BGP
Learn about Border Gateway Protocol (BGP), which functions between autonomous systems
or within an AS to exchange routing and reachability information with BGP
speakers.
Where Can I Use This? | What Do I Need? |
- NGFW (Managed by PAN-OS or Panorama)
| |
Border Gateway Protocol (BGP) is the primary Internet
routing protocol. BGP determines network reachability based on IP
prefixes that are available within autonomous systems (AS), where
an AS is a set of IP prefixes that a network provider has designated
to be part of a single routing policy.
BGP functions between autonomous systems (exterior BGP or eBGP) or within an AS (interior
BGP or iBGP) to exchange routing and reachability information with BGP speakers. The
firewall provides a complete BGP implementation, which includes the following
features:
Specification of one BGP routing instance per virtual router.

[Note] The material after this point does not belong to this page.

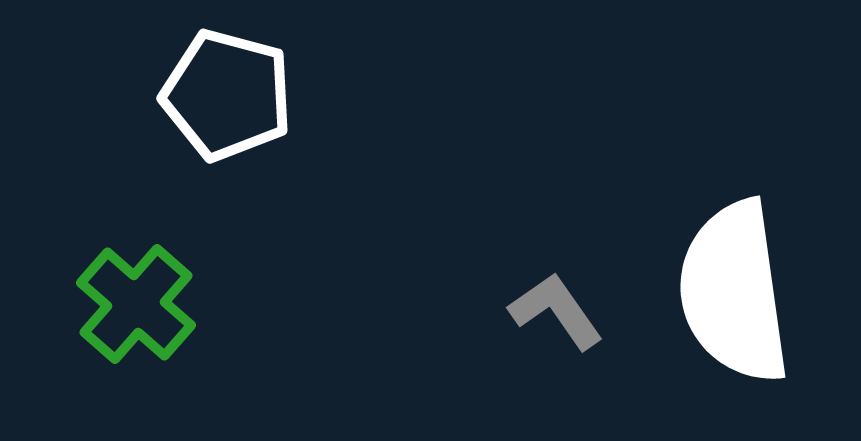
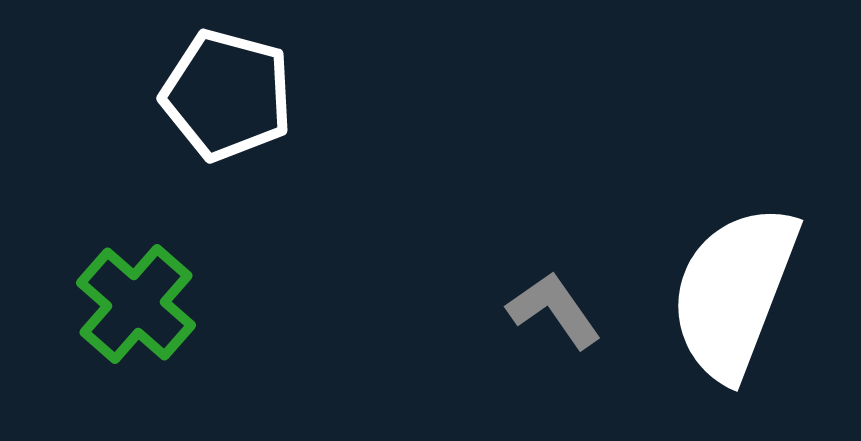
white semicircle: rotated 29 degrees clockwise
gray L-shape: moved 2 px left, 1 px up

BGP settings per virtual router, which include basic parameters such as local
router ID and local AS, and advanced options such as path selection, route
reflector,
BGP
Confederations, route flap dampening, and graceful restart.
Peer group and neighbor settings, which include neighbor address and remote AS,
and advanced options such as neighbor attributes and connections.
Route policies to control route import, export and advertisement; prefix-based
filtering; and address aggregation.
IGP-BGP interaction to inject routes to BGP using redistribution profiles.
Authentication profiles, which specify the MD5 authentication key for BGP
connections. Authentication helps prevent route leaking and successful DoS
attacks.
Multiprotocol BGP (MP-BGP) to allow BGP peers to carry IPv6 unicast routes and
IPv4 multicast routes in Update packets, and to allow the firewall and a BGP
peer to communicate with each other using IPv6 addresses.
BGP supports a maximum of 255 AS numbers in an AS_PATH list for a prefix.